Innovate your business model
As product innovation becomes less valued, MedTech companies will need to hike their investments in business model innovation. For most companies—those whose offerings are often incremental enhancements—economic benefit will be an increasingly essential justification for adoption. Business model innovations can also mean new ways to streamline the process of health care delivery. For example, MedTech companies could help their customers develop standardization programs, rationalize inventories, improve usage levels and procure more cost effectively.

Connect with the new customer
MedTech companies will have to cater to new types of customers by crafting different kinds of offerings, including adjunct services and information-based packages that help customers deal with economic pressures. The audience is wider now, too. No longer are MedTech companies just communicating to physicians and nurses, key stakeholders now include administrators, payers, providers and even patients.

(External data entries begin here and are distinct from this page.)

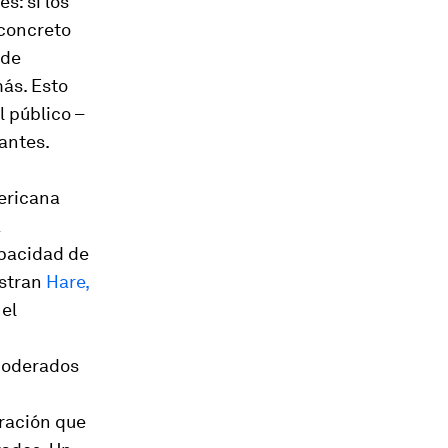
és: si los
concreto
 de
más. Esto
 público –
antes.
mericana
a
apacidad de
estran
Hare,
 el
 moderados
ración que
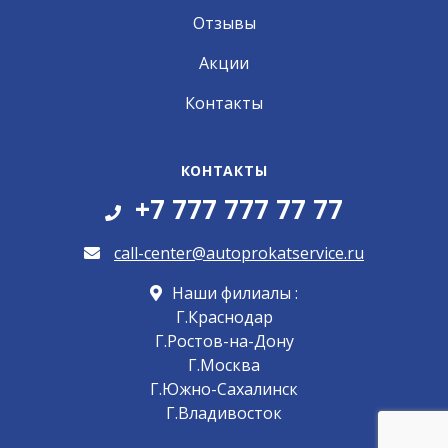
Отзывы
Акции
Контакты
КОНТАКТЫ
+7 777 777 77 77
call-center@autoprokatservice.ru
Наши филиалы :
Г.Краснодар
Г.Ростов-на-Дону
Г.Москва
Г.Южно-Сахалинск
Г.Владивосток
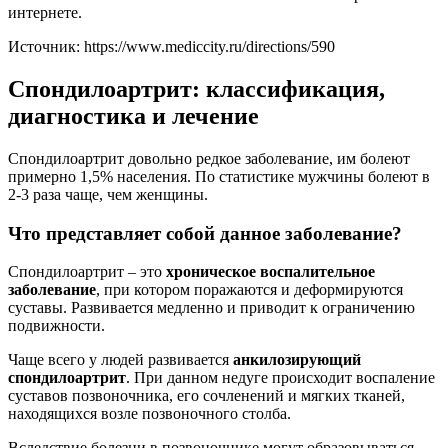
интернете.
Источник:
https://www.mediccity.ru/directions/590
Спондилоартрит: классификация,
диагностика и лечение
Спондилоартрит довольно редкое заболевание, им болеют
примерно 1,5% населения. По статистике мужчины болеют в
2-3 раза чаще, чем женщины.
Что представляет собой данное заболевание?
Спондилоартрит – это
хроническое воспалительное
заболевание
, при котором поражаются и деформируются
суставы. Развивается медленно и приводит к ограничению
подвижности.
Чаще всего у людей развивается
анкилозирующий
спондилоартрит
. При данном недуге происходит воспаление
суставов позвоночника, его сочленений и мягких тканей,
находящихся возле позвоночного столба.
Вследствие болезни в позвоночнике могут образовываться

Excel at operational excellence
Now is the time for MedTech companies to address what many other industries have already faced—the need to scrutinize every process for its value to customers and for ways to increase efficiency. Do this and your efforts will pay off, likely in the form of increased agility to respond to inevitable future marketplace changes.

While the disconnect between product innovation and financial performance is widening, MedTech companies don’t need to sit and watch their profits vanish. Now is the time for them to act and address this paradigm shift. Those that do will make significant strides toward driving positive financial outcomes and maintaining their commitments to improve patients’ lives.